[WHAT THE TASK ASKS]
Below are the records; copy exactly the stretch from the line containing "line: (209, 335)" through the line containing "line: (555, 715) -> (518, 668), added", both ends included, and nothing else.

[RECORD EXCERPTS]
++++

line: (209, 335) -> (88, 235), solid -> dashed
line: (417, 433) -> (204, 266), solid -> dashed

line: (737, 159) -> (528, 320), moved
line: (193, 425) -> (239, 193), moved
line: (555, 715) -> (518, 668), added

++++

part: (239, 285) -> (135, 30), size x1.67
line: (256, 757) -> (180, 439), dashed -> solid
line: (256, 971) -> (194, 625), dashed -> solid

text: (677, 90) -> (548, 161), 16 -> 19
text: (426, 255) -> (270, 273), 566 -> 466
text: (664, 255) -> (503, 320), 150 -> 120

++++

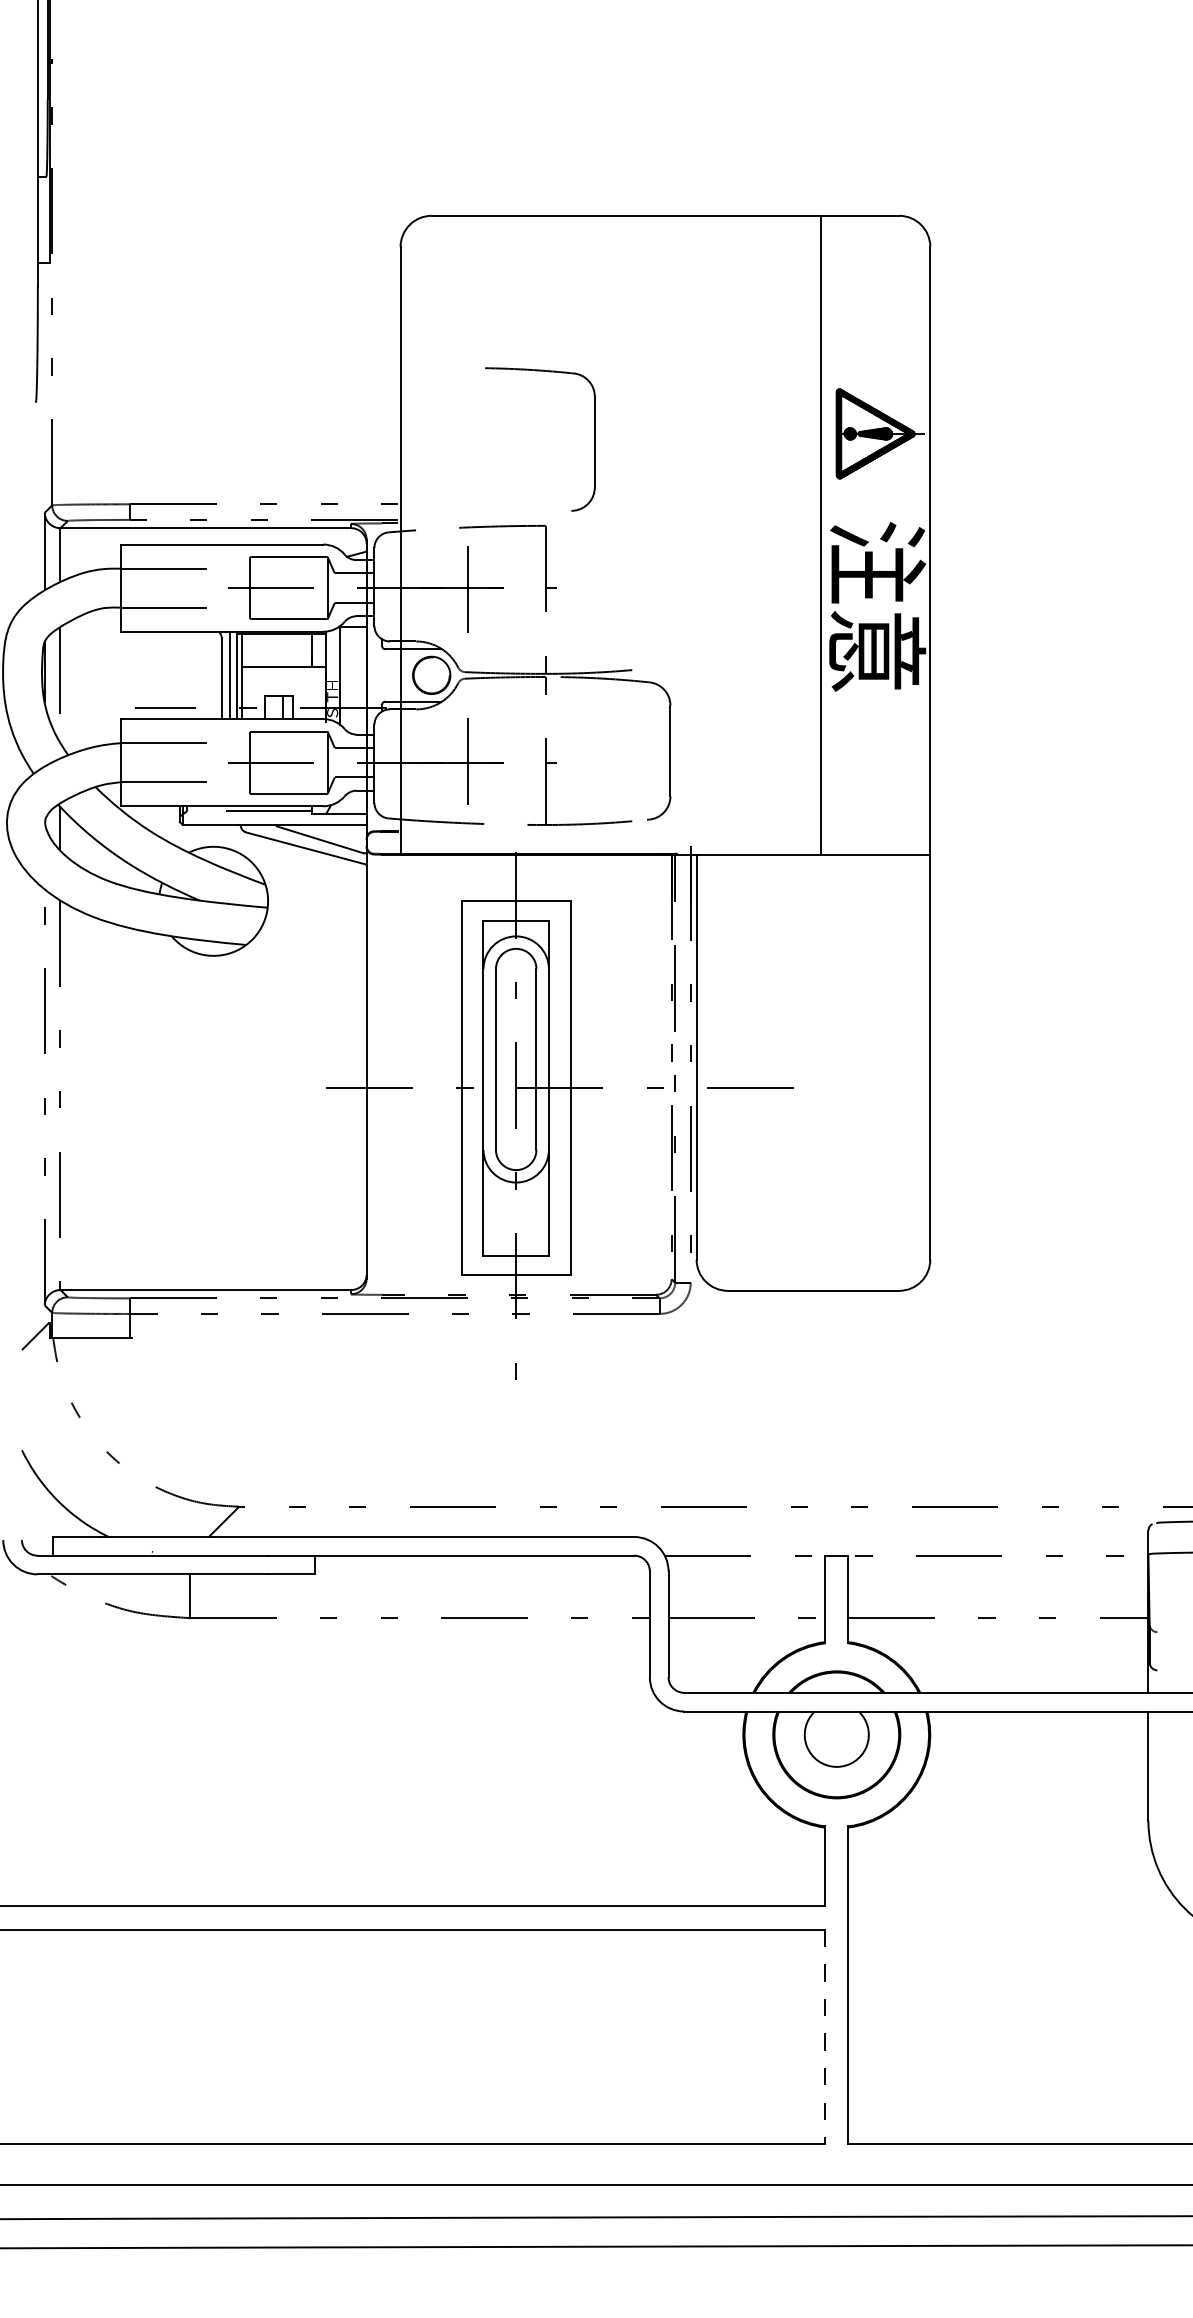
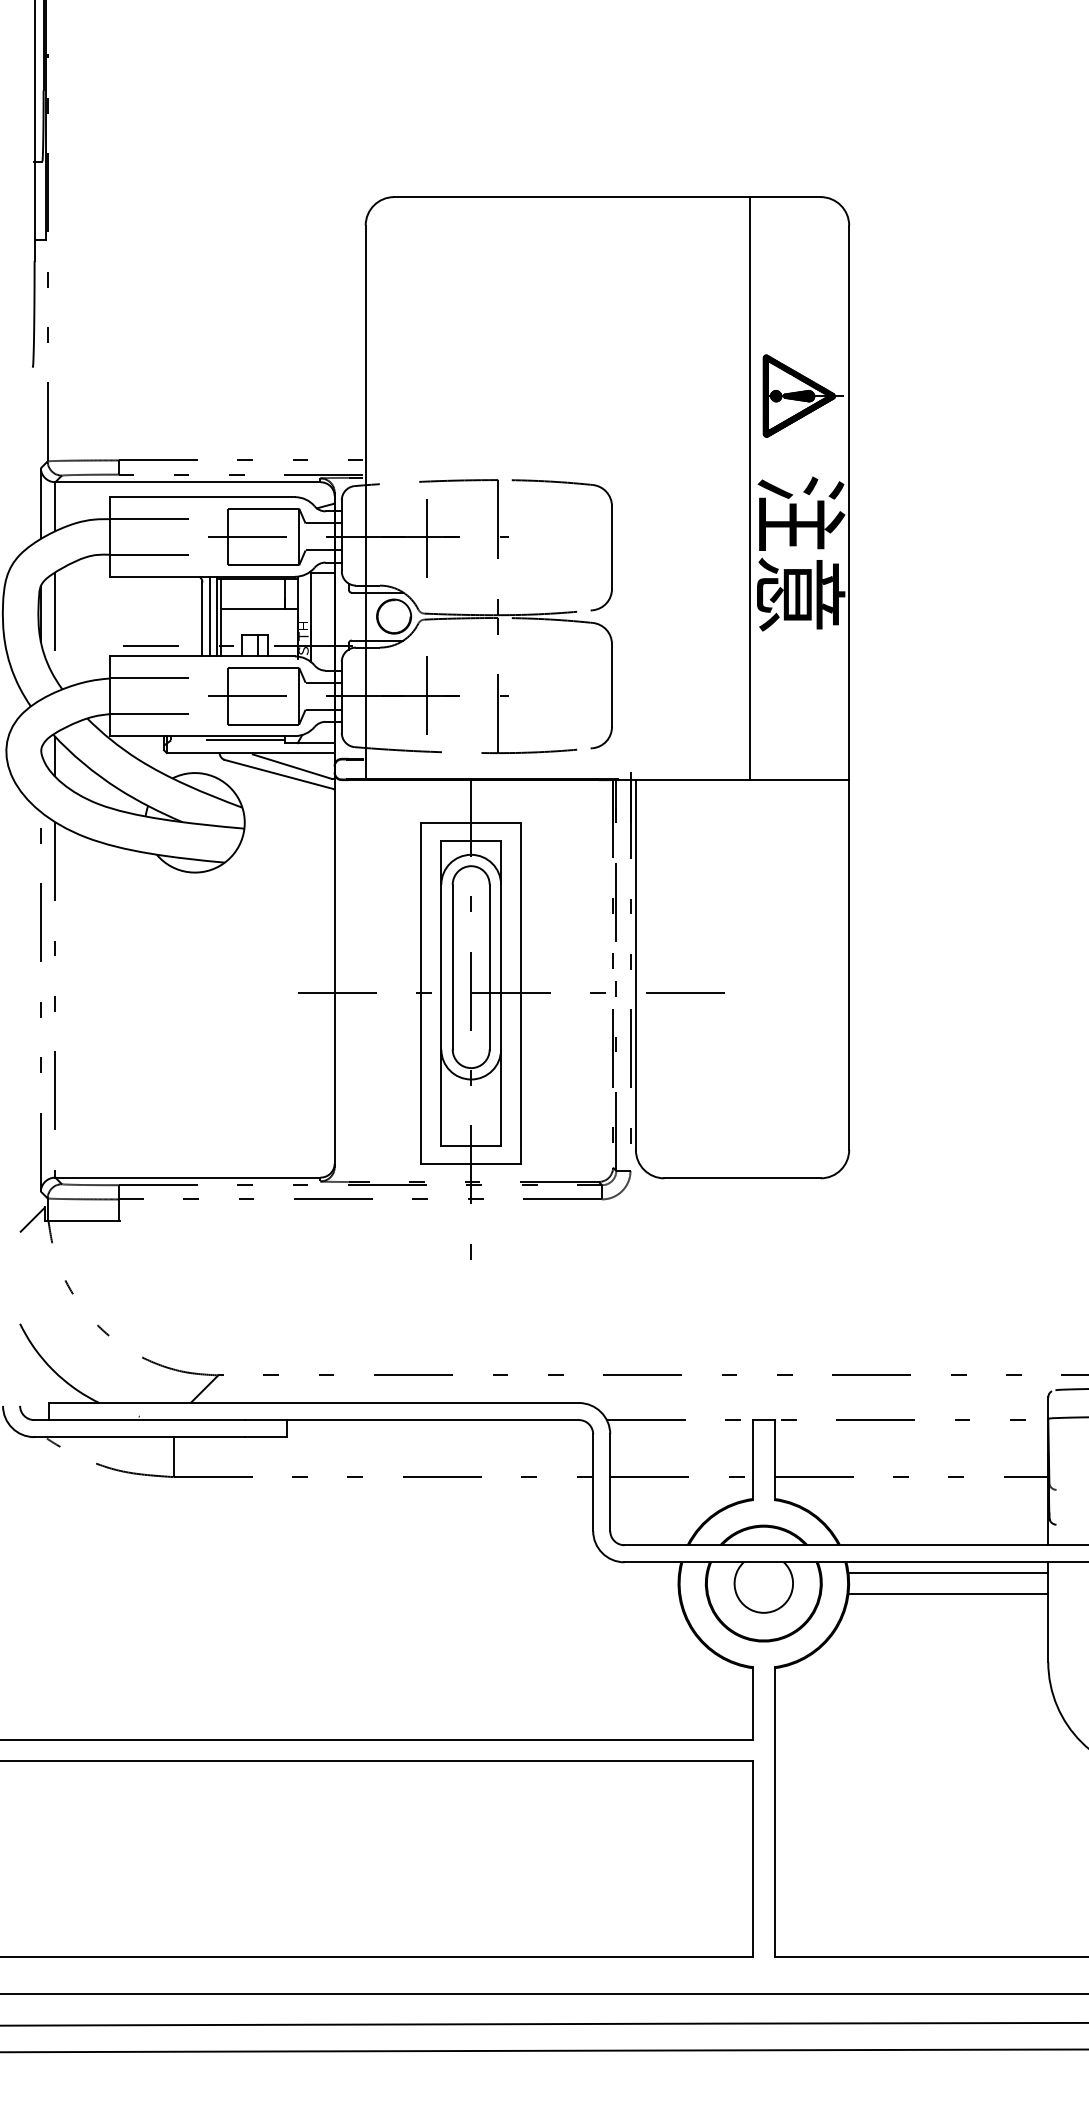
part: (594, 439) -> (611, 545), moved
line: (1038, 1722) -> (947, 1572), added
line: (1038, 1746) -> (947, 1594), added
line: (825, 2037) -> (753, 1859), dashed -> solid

++++

[RESPONSE AREA]
line: (209, 335) -> (88, 235), solid -> dashed
line: (417, 433) -> (204, 266), solid -> dashed

line: (737, 159) -> (528, 320), moved
line: (193, 425) -> (239, 193), moved
line: (555, 715) -> (518, 668), added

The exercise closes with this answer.